18年度から「計算科」導入校 10校に拡大
 尼崎計算(そろばん)教育特区

 政府の地域構造改革推進を受けて平成16年に誕生した兵庫県尼崎市の「計算(そろばん)教育特区。モデル校として同市立杭瀬小学校で初めて「計算科」が設置され、小学校2年生から6年生までの広い範囲で、そろばん学習が授業で行われている。
 その経過を見て、17年度は導入校が5校に増え、このたび18年度(18年4月)からは10校に拡大されることになった。
 「計算科」には、地元、尼崎珠算振興会の協力によって珠算指導非常勤講師が派遣され、授業は2年生が年間10時間、3年生から6年生まで年間50時間が充てられている。
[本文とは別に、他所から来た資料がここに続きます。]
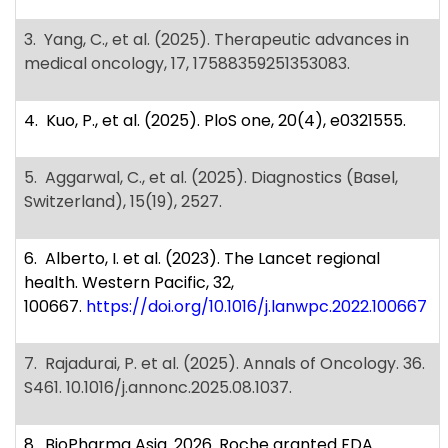
3. Yang, C., et al. (2025). Therapeutic advances in
medical oncology, 17, 17588359251353083.
4. Kuo, P., et al. (2025). PloS one, 20(4), e0321555.
5. Aggarwal, C., et al. (2025). Diagnostics (Basel,
Switzerland), 15(19), 2527.
6. Alberto, I. et al. (2023). The Lancet regional
health. Western Pacific, 32,
100667.
https://doi.org/10.1016/j.lanwpc.2022.100667
7. Rajadurai, P. et al. (2025). Annals of Oncology. 36.
S461. 10.1016/j.annonc.2025.08.1037.
8. BioPharma Asia. 2026. Roche granted FDA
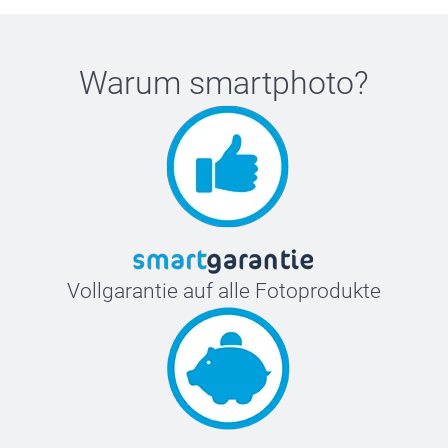
Warum
smartphoto
?
Vollgarantie auf alle Fotoprodukte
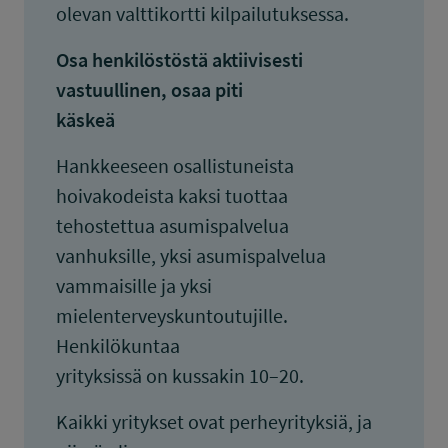
olevan valttikortti kilpailutuksessa.
Osa henkilöstöstä aktiivisesti
vastuullinen, osaa piti
käskeä
Hankkeeseen osallistuneista
hoivakodeista kaksi tuottaa
tehostettua asumispalvelua
vanhuksille, yksi asumispalvelua
vammaisille ja yksi
mielenterveyskuntoutujille.
Henkilökuntaa
yrityksissä on kussakin 10–20.
Kaikki yritykset ovat perheyrityksiä, ja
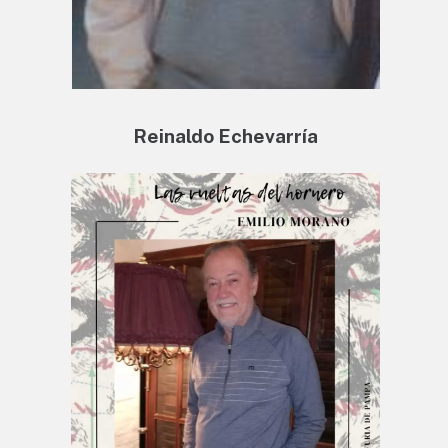
Reinaldo Echevarría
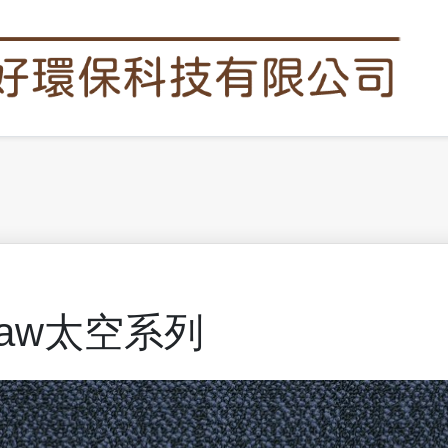
haw太空系列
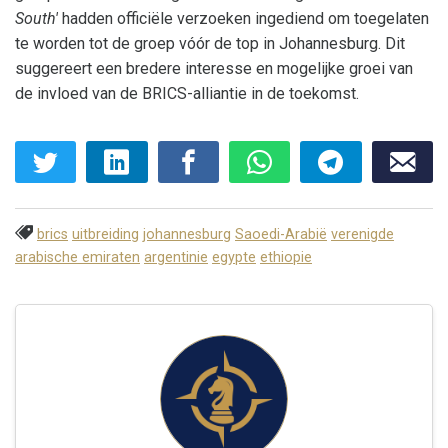
South'
hadden officiële verzoeken ingediend om toegelaten
te worden tot de groep vóór de top in Johannesburg. Dit
suggereert een bredere interesse en mogelijke groei van
de invloed van de BRICS-alliantie in de toekomst.
brics
uitbreiding
johannesburg
Saoedi-Arabië
verenigde
arabische emiraten
argentinie
egypte
ethiopie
 3年生以上のクラスでは、週1回の45分授業で、そろばんによる計算方法の仕組み・基礎を習得し、週3回、10分間授業で、反復の練習を行って、安定した計算力の習得をめざす。
 杭瀬小学校の保護者を対象に行ったアンケート(17年3月実施)によると、「計算科の取り組みについて」は「大変よい」、「おおむねよい」が86%と高い割合を示し、「計算科の効果について」では「計算への興味がふえた」(38%)、「計算速度が速くなった」(36%)の回答が得られた。
 一方、同校児童へのアンケートでは「計算科は楽しい」(43%)、「(かなり)珠算がうまくなった」(94%)といった高い数値が得られた。
 また、教師の反応では、「各教科で興味のなかった児童が計算科では積極的に取り組むようになった」、「他の教科でも計算問題が速くなった」、「教師側から授業を見直すきっかけになった」、「子どもたちの集中力が持続するようになった」、「人の話を正確に聞き取る力がついた」などの声が市学校教育課に寄せられ、計算技能にとどまらず、他の教育効果の声が聞かれた。